While the majority of the material we digitize is in English, a significant number of items are not. The language used makes no difference in the image capturing and editing stages but it may require different decisions to direct the rest of the process. Our OCR (optical character recognition) software is capable of recognizing a number of different languages, but it isn’t able to deal with handwritten characters in any language. This means we have to decide whether we need to describe an item, or provide a full translation. While a translation can offer much greater access to a resource, it may also mean coordinating with scholars or language experts outside the library. Our cataloging staff have a range of linguistic backgrounds and fluencies, but we cannot accommodate every language.
One of the first collections we tackled with non-English resources was the Chinese-Canadian Collection featuring materials from the Chinese Consolidated Benevolent Association. As this collection was scanned to be part of the Multicultural Canada collection, we wanted to offer the best possible descriptions of the materials. The first hurdle was the age of the documents; it meant that many were handwritten in traditional (non-simplified) characters. We found a scholar who could read them and was able to supply translations, then got to work on the rest of the collection descriptions.
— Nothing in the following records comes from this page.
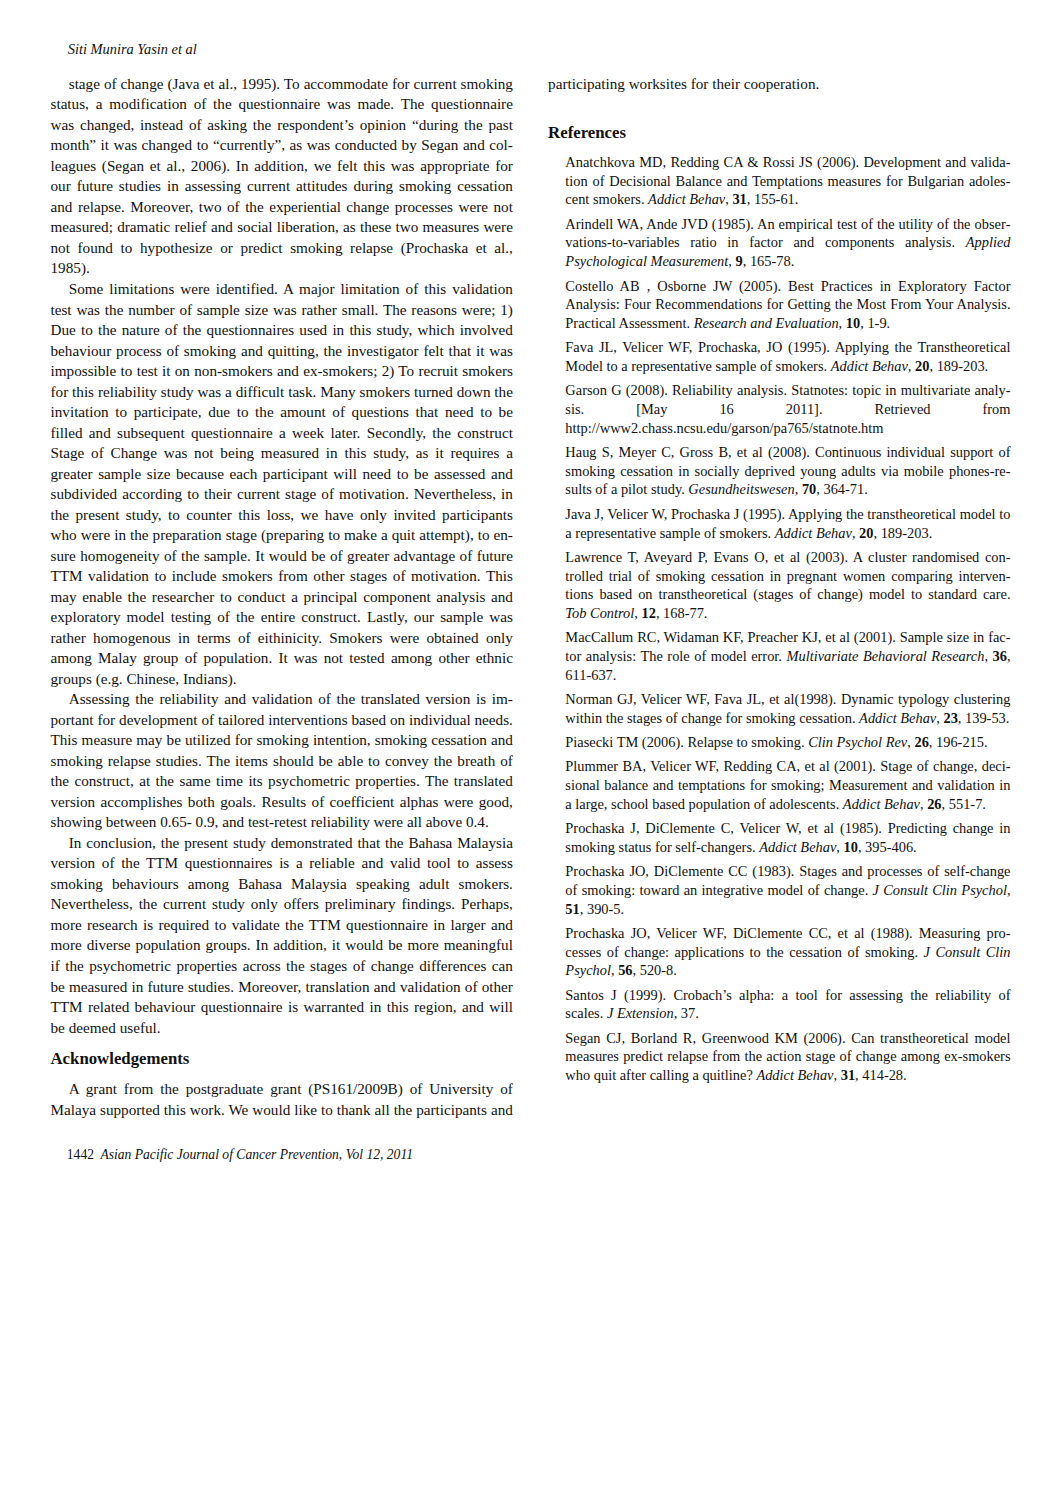Siti Munira Yasin et al
stage of change (Java et al., 1995). To accommodate for current smoking status, a modification of the questionnaire was made. The questionnaire was changed, instead of asking the respondent’s opinion “during the past month” it was changed to “currently”, as was conducted by Segan and colleagues (Segan et al., 2006). In addition, we felt this was appropriate for our future studies in assessing current attitudes during smoking cessation and relapse. Moreover, two of the experiential change processes were not measured; dramatic relief and social liberation, as these two measures were not found to hypothesize or predict smoking relapse (Prochaska et al., 1985).
Some limitations were identified. A major limitation of this validation test was the number of sample size was rather small. The reasons were; 1) Due to the nature of the questionnaires used in this study, which involved behaviour process of smoking and quitting, the investigator felt that it was impossible to test it on non-smokers and ex-smokers; 2) To recruit smokers for this reliability study was a difficult task. Many smokers turned down the invitation to participate, due to the amount of questions that need to be filled and subsequent questionnaire a week later. Secondly, the construct Stage of Change was not being measured in this study, as it requires a greater sample size because each participant will need to be assessed and subdivided according to their current stage of motivation. Nevertheless, in the present study, to counter this loss, we have only invited participants who were in the preparation stage (preparing to make a quit attempt), to ensure homogeneity of the sample. It would be of greater advantage of future TTM validation to include smokers from other stages of motivation. This may enable the researcher to conduct a principal component analysis and exploratory model testing of the entire construct. Lastly, our sample was rather homogenous in terms of eithinicity. Smokers were obtained only among Malay group of population. It was not tested among other ethnic groups (e.g. Chinese, Indians).
Assessing the reliability and validation of the translated version is important for development of tailored interventions based on individual needs. This measure may be utilized for smoking intention, smoking cessation and smoking relapse studies. The items should be able to convey the breath of the construct, at the same time its psychometric properties. The translated version accomplishes both goals. Results of coefficient alphas were good, showing between 0.65- 0.9, and test-retest reliability were all above 0.4.
In conclusion, the present study demonstrated that the Bahasa Malaysia version of the TTM questionnaires is a reliable and valid tool to assess smoking behaviours among Bahasa Malaysia speaking adult smokers. Nevertheless, the current study only offers preliminary findings. Perhaps, more research is required to validate the TTM questionnaire in larger and more diverse population groups. In addition, it would be more meaningful if the psychometric properties across the stages of change differences can be measured in future studies. Moreover, translation and validation of other TTM related behaviour questionnaire is warranted in this region, and will be deemed useful.
Acknowledgements
A grant from the postgraduate grant (PS161/2009B) of University of Malaya supported this work. We would like to thank all the participants and participating worksites for their cooperation.
References
Anatchkova MD, Redding CA & Rossi JS (2006). Development and validation of Decisional Balance and Temptations measures for Bulgarian adolescent smokers. Addict Behav, 31, 155-61.
Arindell WA, Ande JVD (1985). An empirical test of the utility of the observations-to-variables ratio in factor and components analysis. Applied Psychological Measurement, 9, 165-78.
Costello AB , Osborne JW (2005). Best Practices in Exploratory Factor Analysis: Four Recommendations for Getting the Most From Your Analysis. Practical Assessment. Research and Evaluation, 10, 1-9.
Fava JL, Velicer WF, Prochaska, JO (1995). Applying the Transtheoretical Model to a representative sample of smokers. Addict Behav, 20, 189-203.
Garson G (2008). Reliability analysis. Statnotes: topic in multivariate analysis. [May 16 2011]. Retrieved from http://www2.chass.ncsu.edu/garson/pa765/statnote.htm
Haug S, Meyer C, Gross B, et al (2008). Continuous individual support of smoking cessation in socially deprived young adults via mobile phones-results of a pilot study. Gesundheitswesen, 70, 364-71.
Java J, Velicer W, Prochaska J (1995). Applying the transtheoretical model to a representative sample of smokers. Addict Behav, 20, 189-203.
Lawrence T, Aveyard P, Evans O, et al (2003). A cluster randomised controlled trial of smoking cessation in pregnant women comparing interventions based on transtheoretical (stages of change) model to standard care. Tob Control, 12, 168-77.
MacCallum RC, Widaman KF, Preacher KJ, et al (2001). Sample size in factor analysis: The role of model error. Multivariate Behavioral Research, 36, 611-637.
Norman GJ, Velicer WF, Fava JL, et al(1998). Dynamic typology clustering within the stages of change for smoking cessation. Addict Behav, 23, 139-53.
Piasecki TM (2006). Relapse to smoking. Clin Psychol Rev, 26, 196-215.
Plummer BA, Velicer WF, Redding CA, et al (2001). Stage of change, decisional balance and temptations for smoking; Measurement and validation in a large, school based population of adolescents. Addict Behav, 26, 551-7.
Prochaska J, DiClemente C, Velicer W, et al (1985). Predicting change in smoking status for self-changers. Addict Behav, 10, 395-406.
Prochaska JO, DiClemente CC (1983). Stages and processes of self-change of smoking: toward an integrative model of change. J Consult Clin Psychol, 51, 390-5.
Prochaska JO, Velicer WF, DiClemente CC, et al (1988). Measuring processes of change: applications to the cessation of smoking. J Consult Clin Psychol, 56, 520-8.
Santos J (1999). Crobach’s alpha: a tool for assessing the reliability of scales. J Extension, 37.
Segan CJ, Borland R, Greenwood KM (2006). Can transtheoretical model measures predict relapse from the action stage of change among ex-smokers who quit after calling a quitline? Addict Behav, 31, 414-28.
1442 Asian Pacific Journal of Cancer Prevention, Vol 12, 2011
The decision was made to supply both Chinese and English titles, and to sort by the Chinese title. One of our cataloging staff input the titles using simplified Chinese characters, created an English title, and ensured that the translations were input accurately and were matched to the correct items. The description was then built from the English title. The result is a set of primary documents that are very accessible and that represent an otherwise under-represented part of our local history.
For some documents, we are lucky enough to have a translation already on hand. That was the case with the Certificate of Nobility for Nicolas Abkhazi in the Abkhazi collection. The original is written in Georgian, but there is a typewritten translation which we uploaded as part of the digital object.
Sometimes, the decision is made not to translate or transcribe the content of the documents. This was the decision for items added to the László Hudec collection. Along with a number of blueprints and architectural records, there are letters, receipts, and other ephemera in English, Chinese and German.
In short, each project is assessed independently, taking into consideration our resources (staff and time), the audience, and intended use of the collection. Of course we can always add more information to the records at a later date should we have more time, more staff, or if a researcher proposed a project that worked to enrich any of our digital collections.